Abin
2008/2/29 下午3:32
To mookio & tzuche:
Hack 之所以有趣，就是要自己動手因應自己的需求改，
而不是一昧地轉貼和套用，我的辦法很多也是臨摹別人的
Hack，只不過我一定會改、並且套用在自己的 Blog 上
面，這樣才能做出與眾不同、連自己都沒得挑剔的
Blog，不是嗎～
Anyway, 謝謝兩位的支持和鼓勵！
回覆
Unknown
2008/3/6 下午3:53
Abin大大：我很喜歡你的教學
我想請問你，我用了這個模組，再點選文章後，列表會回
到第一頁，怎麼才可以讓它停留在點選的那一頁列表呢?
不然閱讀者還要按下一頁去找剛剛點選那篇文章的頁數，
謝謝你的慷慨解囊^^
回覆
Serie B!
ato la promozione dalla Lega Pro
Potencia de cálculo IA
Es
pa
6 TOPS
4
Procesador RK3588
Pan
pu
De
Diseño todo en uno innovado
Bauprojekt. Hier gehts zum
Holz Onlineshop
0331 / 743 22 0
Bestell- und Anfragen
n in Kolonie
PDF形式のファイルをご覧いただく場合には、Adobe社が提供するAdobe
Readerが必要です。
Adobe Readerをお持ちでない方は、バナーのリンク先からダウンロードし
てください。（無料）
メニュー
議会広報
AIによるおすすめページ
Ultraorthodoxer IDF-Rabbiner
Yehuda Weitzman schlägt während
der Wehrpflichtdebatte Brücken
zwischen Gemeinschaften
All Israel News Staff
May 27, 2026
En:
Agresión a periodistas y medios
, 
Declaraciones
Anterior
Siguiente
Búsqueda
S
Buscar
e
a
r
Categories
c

■ ■ ■ ■ ■ ■ ■

What is needed is a word-for-word copy of the records above, from the first line through the line that contains "Bauprojekt. Hier gehts zum".

Abin
2008/2/29 下午3:32
To mookio & tzuche:
Hack 之所以有趣，就是要自己動手因應自己的需求改，
而不是一昧地轉貼和套用，我的辦法很多也是臨摹別人的
Hack，只不過我一定會改、並且套用在自己的 Blog 上
面，這樣才能做出與眾不同、連自己都沒得挑剔的
Blog，不是嗎～
Anyway, 謝謝兩位的支持和鼓勵！
回覆
Unknown
2008/3/6 下午3:53
Abin大大：我很喜歡你的教學
我想請問你，我用了這個模組，再點選文章後，列表會回
到第一頁，怎麼才可以讓它停留在點選的那一頁列表呢?
不然閱讀者還要按下一頁去找剛剛點選那篇文章的頁數，
謝謝你的慷慨解囊^^
回覆
Serie B!
ato la promozione dalla Lega Pro
Potencia de cálculo IA
Es
pa
6 TOPS
4
Procesador RK3588
Pan
pu
De
Diseño todo en uno innovado
Bauprojekt. Hier gehts zum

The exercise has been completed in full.